HOW TO COMPLETE THIS TASK: The answer is to be the data below, written out in full and exactly.

TASK INPUT below:

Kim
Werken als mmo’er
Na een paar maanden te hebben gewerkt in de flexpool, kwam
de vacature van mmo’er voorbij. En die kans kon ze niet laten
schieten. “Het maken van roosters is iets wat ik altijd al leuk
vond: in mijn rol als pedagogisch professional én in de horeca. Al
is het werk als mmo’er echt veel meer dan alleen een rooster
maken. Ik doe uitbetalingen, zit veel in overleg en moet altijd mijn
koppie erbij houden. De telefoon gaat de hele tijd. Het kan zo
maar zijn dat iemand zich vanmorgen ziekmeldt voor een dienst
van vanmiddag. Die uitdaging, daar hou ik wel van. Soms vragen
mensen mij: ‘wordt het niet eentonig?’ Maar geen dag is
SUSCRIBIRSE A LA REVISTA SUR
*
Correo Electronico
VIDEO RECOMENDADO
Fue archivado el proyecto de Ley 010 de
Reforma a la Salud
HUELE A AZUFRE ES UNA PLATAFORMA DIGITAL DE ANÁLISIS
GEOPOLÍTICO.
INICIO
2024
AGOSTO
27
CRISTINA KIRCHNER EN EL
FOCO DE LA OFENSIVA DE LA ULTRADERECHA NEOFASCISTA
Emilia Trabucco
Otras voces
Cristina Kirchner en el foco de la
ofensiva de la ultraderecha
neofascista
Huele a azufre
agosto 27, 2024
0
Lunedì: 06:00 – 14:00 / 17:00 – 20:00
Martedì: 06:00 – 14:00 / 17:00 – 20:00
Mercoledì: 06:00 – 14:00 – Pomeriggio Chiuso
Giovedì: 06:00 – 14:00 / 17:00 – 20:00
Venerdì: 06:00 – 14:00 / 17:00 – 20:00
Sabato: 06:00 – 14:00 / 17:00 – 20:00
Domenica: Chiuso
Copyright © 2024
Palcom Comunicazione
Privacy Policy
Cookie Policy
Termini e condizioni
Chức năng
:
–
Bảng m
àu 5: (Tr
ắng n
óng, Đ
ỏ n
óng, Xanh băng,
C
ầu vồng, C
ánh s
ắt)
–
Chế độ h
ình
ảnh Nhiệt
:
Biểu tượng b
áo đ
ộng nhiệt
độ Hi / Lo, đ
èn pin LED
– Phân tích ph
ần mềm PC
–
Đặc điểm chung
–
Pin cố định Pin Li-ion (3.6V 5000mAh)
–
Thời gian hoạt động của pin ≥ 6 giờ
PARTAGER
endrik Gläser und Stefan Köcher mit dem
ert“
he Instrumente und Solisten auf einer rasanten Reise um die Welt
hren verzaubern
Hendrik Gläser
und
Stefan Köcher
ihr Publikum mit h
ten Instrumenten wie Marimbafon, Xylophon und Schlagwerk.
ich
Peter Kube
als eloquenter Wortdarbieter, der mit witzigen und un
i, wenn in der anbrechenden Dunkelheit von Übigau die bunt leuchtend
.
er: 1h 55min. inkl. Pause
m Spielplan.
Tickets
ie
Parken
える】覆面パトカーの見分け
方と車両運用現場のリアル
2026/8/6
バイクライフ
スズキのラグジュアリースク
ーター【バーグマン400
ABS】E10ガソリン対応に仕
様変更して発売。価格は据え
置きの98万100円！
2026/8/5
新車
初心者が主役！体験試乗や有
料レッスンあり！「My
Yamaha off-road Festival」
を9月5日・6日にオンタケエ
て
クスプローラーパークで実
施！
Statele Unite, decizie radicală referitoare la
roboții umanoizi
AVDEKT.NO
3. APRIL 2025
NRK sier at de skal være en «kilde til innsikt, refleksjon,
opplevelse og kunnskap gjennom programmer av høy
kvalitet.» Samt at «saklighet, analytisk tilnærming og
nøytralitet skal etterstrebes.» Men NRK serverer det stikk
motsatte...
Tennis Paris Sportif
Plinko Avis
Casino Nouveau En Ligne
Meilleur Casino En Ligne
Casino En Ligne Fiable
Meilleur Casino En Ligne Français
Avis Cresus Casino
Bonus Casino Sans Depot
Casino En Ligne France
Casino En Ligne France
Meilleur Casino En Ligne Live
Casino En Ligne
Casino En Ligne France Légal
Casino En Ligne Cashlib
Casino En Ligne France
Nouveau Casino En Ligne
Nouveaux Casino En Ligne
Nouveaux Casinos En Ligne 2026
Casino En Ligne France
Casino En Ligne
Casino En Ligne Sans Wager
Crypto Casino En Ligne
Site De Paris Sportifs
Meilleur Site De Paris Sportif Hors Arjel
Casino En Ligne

End of TASK INPUT.

WRITTEN ANSWER:
Kim
Werken als mmo’er
Na een paar maanden te hebben gewerkt in de flexpool, kwam
de vacature van mmo’er voorbij. En die kans kon ze niet laten
schieten. “Het maken van roosters is iets wat ik altijd al leuk
vond: in mijn rol als pedagogisch professional én in de horeca. Al
is het werk als mmo’er echt veel meer dan alleen een rooster
maken. Ik doe uitbetalingen, zit veel in overleg en moet altijd mijn
koppie erbij houden. De telefoon gaat de hele tijd. Het kan zo
maar zijn dat iemand zich vanmorgen ziekmeldt voor een dienst
van vanmiddag. Die uitdaging, daar hou ik wel van. Soms vragen
mensen mij: ‘wordt het niet eentonig?’ Maar geen dag is
SUSCRIBIRSE A LA REVISTA SUR
*
Correo Electronico
VIDEO RECOMENDADO
Fue archivado el proyecto de Ley 010 de
Reforma a la Salud
HUELE A AZUFRE ES UNA PLATAFORMA DIGITAL DE ANÁLISIS
GEOPOLÍTICO.
INICIO
2024
AGOSTO
27
CRISTINA KIRCHNER EN EL
FOCO DE LA OFENSIVA DE LA ULTRADERECHA NEOFASCISTA
Emilia Trabucco
Otras voces
Cristina Kirchner en el foco de la
ofensiva de la ultraderecha
neofascista
Huele a azufre
agosto 27, 2024
0
Lunedì: 06:00 – 14:00 / 17:00 – 20:00
Martedì: 06:00 – 14:00 / 17:00 – 20:00
Mercoledì: 06:00 – 14:00 – Pomeriggio Chiuso
Giovedì: 06:00 – 14:00 / 17:00 – 20:00
Venerdì: 06:00 – 14:00 / 17:00 – 20:00
Sabato: 06:00 – 14:00 / 17:00 – 20:00
Domenica: Chiuso
Copyright © 2024
Palcom Comunicazione
Privacy Policy
Cookie Policy
Termini e condizioni
Chức năng
:
–
Bảng m
àu 5: (Tr
ắng n
óng, Đ
ỏ n
óng, Xanh băng,
C
ầu vồng, C
ánh s
ắt)
–
Chế độ h
ình
ảnh Nhiệt
:
Biểu tượng b
áo đ
ộng nhiệt
độ Hi / Lo, đ
èn pin LED
– Phân tích ph
ần mềm PC
–
Đặc điểm chung
–
Pin cố định Pin Li-ion (3.6V 5000mAh)
–
Thời gian hoạt động của pin ≥ 6 giờ
PARTAGER
endrik Gläser und Stefan Köcher mit dem
ert“
he Instrumente und Solisten auf einer rasanten Reise um die Welt
hren verzaubern
Hendrik Gläser
und
Stefan Köcher
ihr Publikum mit h
ten Instrumenten wie Marimbafon, Xylophon und Schlagwerk.
ich
Peter Kube
als eloquenter Wortdarbieter, der mit witzigen und un
i, wenn in der anbrechenden Dunkelheit von Übigau die bunt leuchtend
.
er: 1h 55min. inkl. Pause
m Spielplan.
Tickets
ie
Parken
える】覆面パトカーの見分け
方と車両運用現場のリアル
2026/8/6
バイクライフ
スズキのラグジュアリースク
ーター【バーグマン400
ABS】E10ガソリン対応に仕
様変更して発売。価格は据え
置きの98万100円！
2026/8/5
新車
初心者が主役！体験試乗や有
料レッスンあり！「My
Yamaha off-road Festival」
を9月5日・6日にオンタケエ
て
クスプローラーパークで実
施！
Statele Unite, decizie radicală referitoare la
roboții umanoizi
AVDEKT.NO
3. APRIL 2025
NRK sier at de skal være en «kilde til innsikt, refleksjon,
opplevelse og kunnskap gjennom programmer av høy
kvalitet.» Samt at «saklighet, analytisk tilnærming og
nøytralitet skal etterstrebes.» Men NRK serverer det stikk
motsatte...
Tennis Paris Sportif
Plinko Avis
Casino Nouveau En Ligne
Meilleur Casino En Ligne
Casino En Ligne Fiable
Meilleur Casino En Ligne Français
Avis Cresus Casino
Bonus Casino Sans Depot
Casino En Ligne France
Casino En Ligne France
Meilleur Casino En Ligne Live
Casino En Ligne
Casino En Ligne France Légal
Casino En Ligne Cashlib
Casino En Ligne France
Nouveau Casino En Ligne
Nouveaux Casino En Ligne
Nouveaux Casinos En Ligne 2026
Casino En Ligne France
Casino En Ligne
Casino En Ligne Sans Wager
Crypto Casino En Ligne
Site De Paris Sportifs
Meilleur Site De Paris Sportif Hors Arjel
Casino En Ligne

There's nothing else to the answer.